NOWTOOLINE, JAKARTA – Pajak Pertambahan Nilai (PPN) sebesar 12% adalah kontribusi wajib yang tak terhindarkan dari setiap transaksi barang dan jasa yang kita lakukan sehari-hari. Mulai dari beli nasi bungkus, air mineral, hingga ongkos transportasi, semuanya terkena PPN. Dalam angka sederhana, jika rata-rata rakyat Indonesia belanja Rp 200.000 per hari, mereka menyetor Rp 24.000 untuk PPN—yang bila diakumulasi menjadi Rp 720.000 per bulan atau Rp 8,64 juta per tahun per orang.
Bagi pemerintah, ini adalah sumber pendapatan utama. Dengan jumlah penduduk Indonesia mencapai 284 juta jiwa, belanja rakyat menghasilkan dana fantastis sebesar Rp 6,8 triliun per hari atau Rp 2.456 triliun per tahun. Angka ini mencakup lebih dari 70% total APBN, membuktikan bahwa rakyat adalah investor terbesar dalam anggaran negara.
Namun, pertanyaannya, apakah rakyat, sebagai penyumbang terbesar APBN, telah menerima hak-hak yang setara dengan kontribusi mereka?
Rakyat Adalah “BOSS BESAR”
Sebagai penyumbang utama negara, rakyat Indonesia sesungguhnya adalah pemegang saham terbesar atau “BOSS BESAR” dalam pengelolaan anggaran negara. Oleh karena itu, rakyat berhak mendapatkan pelayanan terbaik dari para pelayan rakyat—dari presiden hingga pejabat di tingkat RT/RW.

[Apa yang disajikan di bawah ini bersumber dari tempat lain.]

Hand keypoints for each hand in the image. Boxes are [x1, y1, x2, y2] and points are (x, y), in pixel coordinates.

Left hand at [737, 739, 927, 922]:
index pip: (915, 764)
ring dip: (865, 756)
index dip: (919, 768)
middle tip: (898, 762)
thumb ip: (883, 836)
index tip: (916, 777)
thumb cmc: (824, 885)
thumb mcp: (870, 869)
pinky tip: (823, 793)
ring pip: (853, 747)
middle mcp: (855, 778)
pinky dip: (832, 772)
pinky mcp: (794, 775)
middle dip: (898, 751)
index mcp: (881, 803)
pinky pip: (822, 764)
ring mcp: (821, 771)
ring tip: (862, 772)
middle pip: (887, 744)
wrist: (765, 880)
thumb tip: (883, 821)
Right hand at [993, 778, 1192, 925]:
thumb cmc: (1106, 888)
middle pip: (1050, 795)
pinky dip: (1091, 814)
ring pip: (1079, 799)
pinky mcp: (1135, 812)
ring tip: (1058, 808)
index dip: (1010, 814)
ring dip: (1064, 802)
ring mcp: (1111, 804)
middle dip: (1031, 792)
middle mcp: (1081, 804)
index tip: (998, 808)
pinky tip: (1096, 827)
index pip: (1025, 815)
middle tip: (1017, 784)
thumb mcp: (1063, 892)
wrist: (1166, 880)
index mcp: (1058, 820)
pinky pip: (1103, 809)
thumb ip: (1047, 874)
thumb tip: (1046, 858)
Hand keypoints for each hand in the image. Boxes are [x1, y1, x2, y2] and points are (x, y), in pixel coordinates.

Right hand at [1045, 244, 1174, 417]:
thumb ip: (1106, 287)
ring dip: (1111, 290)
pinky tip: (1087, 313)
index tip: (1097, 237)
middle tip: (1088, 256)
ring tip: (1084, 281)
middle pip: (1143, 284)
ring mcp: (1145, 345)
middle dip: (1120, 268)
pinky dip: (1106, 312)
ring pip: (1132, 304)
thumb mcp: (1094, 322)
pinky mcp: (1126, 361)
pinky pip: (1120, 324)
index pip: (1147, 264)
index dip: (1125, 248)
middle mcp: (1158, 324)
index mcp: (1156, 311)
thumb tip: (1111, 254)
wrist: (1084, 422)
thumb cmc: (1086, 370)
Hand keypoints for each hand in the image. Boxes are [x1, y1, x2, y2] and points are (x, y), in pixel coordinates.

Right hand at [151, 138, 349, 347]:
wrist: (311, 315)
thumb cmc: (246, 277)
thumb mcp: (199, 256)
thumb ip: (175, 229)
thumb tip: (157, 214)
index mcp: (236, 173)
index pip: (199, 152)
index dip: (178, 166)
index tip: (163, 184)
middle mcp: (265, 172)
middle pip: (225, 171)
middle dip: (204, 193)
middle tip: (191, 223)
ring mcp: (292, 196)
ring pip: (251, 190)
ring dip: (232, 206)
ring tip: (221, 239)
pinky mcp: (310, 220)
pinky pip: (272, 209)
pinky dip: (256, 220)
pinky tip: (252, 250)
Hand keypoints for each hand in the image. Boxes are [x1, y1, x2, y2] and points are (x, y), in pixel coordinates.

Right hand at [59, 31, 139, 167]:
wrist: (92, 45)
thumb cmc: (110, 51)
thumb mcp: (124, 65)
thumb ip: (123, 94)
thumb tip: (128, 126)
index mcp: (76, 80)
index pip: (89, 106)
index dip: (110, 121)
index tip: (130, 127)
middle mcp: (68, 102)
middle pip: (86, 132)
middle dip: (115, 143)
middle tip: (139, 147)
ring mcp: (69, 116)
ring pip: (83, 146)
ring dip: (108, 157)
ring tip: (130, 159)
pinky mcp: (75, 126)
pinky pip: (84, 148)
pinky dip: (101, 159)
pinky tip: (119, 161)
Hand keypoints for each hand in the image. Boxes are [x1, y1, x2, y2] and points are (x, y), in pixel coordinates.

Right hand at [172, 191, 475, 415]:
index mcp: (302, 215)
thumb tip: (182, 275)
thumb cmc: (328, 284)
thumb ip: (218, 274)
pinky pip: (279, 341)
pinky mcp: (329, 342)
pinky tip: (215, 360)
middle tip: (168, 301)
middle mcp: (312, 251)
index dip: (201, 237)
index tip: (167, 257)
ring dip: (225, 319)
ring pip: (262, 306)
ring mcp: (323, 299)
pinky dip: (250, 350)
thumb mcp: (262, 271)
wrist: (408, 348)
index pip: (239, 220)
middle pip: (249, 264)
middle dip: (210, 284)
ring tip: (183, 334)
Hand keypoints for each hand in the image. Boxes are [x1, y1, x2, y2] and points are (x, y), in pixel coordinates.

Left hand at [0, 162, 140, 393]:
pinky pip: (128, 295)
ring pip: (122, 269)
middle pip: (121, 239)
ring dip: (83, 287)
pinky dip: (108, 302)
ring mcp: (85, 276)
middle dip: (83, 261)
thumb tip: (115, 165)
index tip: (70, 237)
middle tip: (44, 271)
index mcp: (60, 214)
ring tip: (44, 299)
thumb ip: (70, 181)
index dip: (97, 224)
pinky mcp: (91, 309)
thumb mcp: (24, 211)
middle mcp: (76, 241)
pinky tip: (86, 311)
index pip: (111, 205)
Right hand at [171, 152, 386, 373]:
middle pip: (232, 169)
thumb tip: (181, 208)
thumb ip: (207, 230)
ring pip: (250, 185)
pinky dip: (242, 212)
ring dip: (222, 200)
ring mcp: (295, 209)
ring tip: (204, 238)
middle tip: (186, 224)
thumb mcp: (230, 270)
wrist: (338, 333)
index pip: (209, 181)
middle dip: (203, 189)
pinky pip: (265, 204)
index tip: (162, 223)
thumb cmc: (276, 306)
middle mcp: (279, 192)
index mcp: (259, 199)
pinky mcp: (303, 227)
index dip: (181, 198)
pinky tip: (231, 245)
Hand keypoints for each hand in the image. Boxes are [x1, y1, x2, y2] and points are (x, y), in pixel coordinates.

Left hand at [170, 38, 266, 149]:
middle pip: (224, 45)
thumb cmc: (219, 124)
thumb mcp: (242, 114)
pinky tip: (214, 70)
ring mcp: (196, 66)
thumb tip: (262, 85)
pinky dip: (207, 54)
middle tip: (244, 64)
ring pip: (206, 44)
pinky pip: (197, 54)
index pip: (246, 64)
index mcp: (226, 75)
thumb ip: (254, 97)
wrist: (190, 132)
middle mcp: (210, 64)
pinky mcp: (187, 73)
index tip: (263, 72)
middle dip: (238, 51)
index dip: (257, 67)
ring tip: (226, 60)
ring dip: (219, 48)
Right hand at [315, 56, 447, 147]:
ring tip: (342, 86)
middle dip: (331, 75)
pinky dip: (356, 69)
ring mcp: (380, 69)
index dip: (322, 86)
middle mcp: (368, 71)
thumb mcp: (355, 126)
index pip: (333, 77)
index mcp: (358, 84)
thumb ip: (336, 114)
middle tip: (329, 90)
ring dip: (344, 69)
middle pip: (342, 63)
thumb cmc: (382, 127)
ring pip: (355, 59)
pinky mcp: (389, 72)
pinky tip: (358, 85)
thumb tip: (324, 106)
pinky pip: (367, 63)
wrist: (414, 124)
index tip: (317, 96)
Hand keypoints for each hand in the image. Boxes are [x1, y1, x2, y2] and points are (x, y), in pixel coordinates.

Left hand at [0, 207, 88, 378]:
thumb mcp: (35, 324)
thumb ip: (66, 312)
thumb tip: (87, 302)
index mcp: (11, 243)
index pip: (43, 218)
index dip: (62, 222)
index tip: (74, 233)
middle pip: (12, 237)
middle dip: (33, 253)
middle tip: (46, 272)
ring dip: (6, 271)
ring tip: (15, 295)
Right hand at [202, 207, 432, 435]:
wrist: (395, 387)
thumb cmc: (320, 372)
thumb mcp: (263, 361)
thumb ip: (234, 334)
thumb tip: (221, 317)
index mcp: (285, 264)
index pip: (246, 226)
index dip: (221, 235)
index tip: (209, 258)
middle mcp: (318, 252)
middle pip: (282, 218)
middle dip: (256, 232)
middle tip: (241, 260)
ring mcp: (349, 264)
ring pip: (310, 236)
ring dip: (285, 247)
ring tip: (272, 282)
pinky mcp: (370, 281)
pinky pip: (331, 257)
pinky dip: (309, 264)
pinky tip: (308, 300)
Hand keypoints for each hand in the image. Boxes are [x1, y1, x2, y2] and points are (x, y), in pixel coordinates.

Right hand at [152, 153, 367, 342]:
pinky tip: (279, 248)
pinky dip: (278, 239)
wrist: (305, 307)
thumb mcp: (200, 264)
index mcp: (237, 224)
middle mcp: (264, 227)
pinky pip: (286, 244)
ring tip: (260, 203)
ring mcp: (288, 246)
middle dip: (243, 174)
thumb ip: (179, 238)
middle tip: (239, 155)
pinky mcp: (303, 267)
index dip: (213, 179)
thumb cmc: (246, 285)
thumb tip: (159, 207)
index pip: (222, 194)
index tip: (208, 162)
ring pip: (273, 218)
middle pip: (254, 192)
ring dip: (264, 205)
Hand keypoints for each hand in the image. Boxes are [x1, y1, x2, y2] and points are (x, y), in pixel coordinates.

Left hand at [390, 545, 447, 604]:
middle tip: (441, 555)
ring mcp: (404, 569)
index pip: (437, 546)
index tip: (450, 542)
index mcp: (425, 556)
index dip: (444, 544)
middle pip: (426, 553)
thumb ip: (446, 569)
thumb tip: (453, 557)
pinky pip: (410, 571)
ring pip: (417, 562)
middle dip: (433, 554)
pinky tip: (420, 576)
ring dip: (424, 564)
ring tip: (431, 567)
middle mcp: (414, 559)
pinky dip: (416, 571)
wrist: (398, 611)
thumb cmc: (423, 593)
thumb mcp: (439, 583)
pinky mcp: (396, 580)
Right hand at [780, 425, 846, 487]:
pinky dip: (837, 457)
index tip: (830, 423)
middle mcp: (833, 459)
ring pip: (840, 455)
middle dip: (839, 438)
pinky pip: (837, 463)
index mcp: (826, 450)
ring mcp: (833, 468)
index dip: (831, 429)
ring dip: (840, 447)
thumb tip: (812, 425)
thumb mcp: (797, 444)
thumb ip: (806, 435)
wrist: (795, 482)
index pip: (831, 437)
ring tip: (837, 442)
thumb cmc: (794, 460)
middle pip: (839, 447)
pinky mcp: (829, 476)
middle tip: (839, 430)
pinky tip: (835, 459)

Kenyataannya, justru sering terjadi sebaliknya. Banyak rakyat yang merasa diperlakukan semena-mena, seperti kehilangan tanah, dikriminalisasi, atau bahkan menjadi korban kekerasan aparat. Padahal, setiap rupiah PPN yang dibayar rakyat digunakan untuk menggaji aparat, menyediakan fasilitas dinas, dan membiayai segala keperluan operasional pemerintahan.
Rakyat miskin dan kaya sama di depan PPN. Tidak ada diskon atau pengecualian, bahkan rakyat yang hidup di bawah garis kemiskinan tetap membayar PPN untuk kebutuhan dasarnya. Ironisnya, hak-hak mereka sebagai “BOSS BESAR” sering kali diabaikan.
Hak Rakyat yang Wajib Dipenuhi
Sebagai “BOSS BESAR,” rakyat memiliki hak untuk:
1. Mendapatkan pelayanan terbaik. Aparat pemerintah, dari pusat hingga daerah, harus melayani rakyat dengan penuh tanggung jawab dan dedikasi.
2. Menuntut transparansi pengelolaan anggaran. Rakyat berhak tahu ke mana dana yang mereka setorkan digunakan.
3. Memperoleh perlindungan hukum. Rakyat tidak boleh menjadi korban kesewenang-wenangan pejabat negara.
4. Diperlakukan dengan hormat. Para pelayan negara harus menyadari bahwa mereka bekerja untuk rakyat, bukan sebaliknya.
Saatnya Rakyat Bersikap Tegas
Rakyat harus menyadari posisi mereka sebagai pemilik negara, bukan sekadar objek kebijakan. Sebagai investor terbesar, rakyat memiliki kuasa untuk menuntut perubahan dalam tata kelola pemerintahan. Pemerintah dan aparat negara harus ingat bahwa tanpa kontribusi rakyat melalui PPN, mereka tidak akan mampu menjalankan tugas sehari-hari.
Sebagai pelayan, sudah seharusnya mereka tunduk dan patuh kepada rakyat. Setiap tindakan yang merugikan rakyat, mulai dari kriminalisasi hingga perampasan hak, adalah pengkhianatan terhadap amanah yang diberikan oleh rakyat.
PPN 12% adalah bukti nyata kontribusi besar rakyat dalam membiayai negara. Oleh karena itu, sudah saatnya rakyat Indonesia, sebagai “BOSS BESAR,” mendapatkan pelayanan yang layak, perlakuan yang adil, dan penghormatan sepenuhnya dari para pelayan negara. Jangan biarkan hak-hak kita diabaikan. Bersuaralah, tuntutlah hak Anda sebagai pemilik sejati negara ini.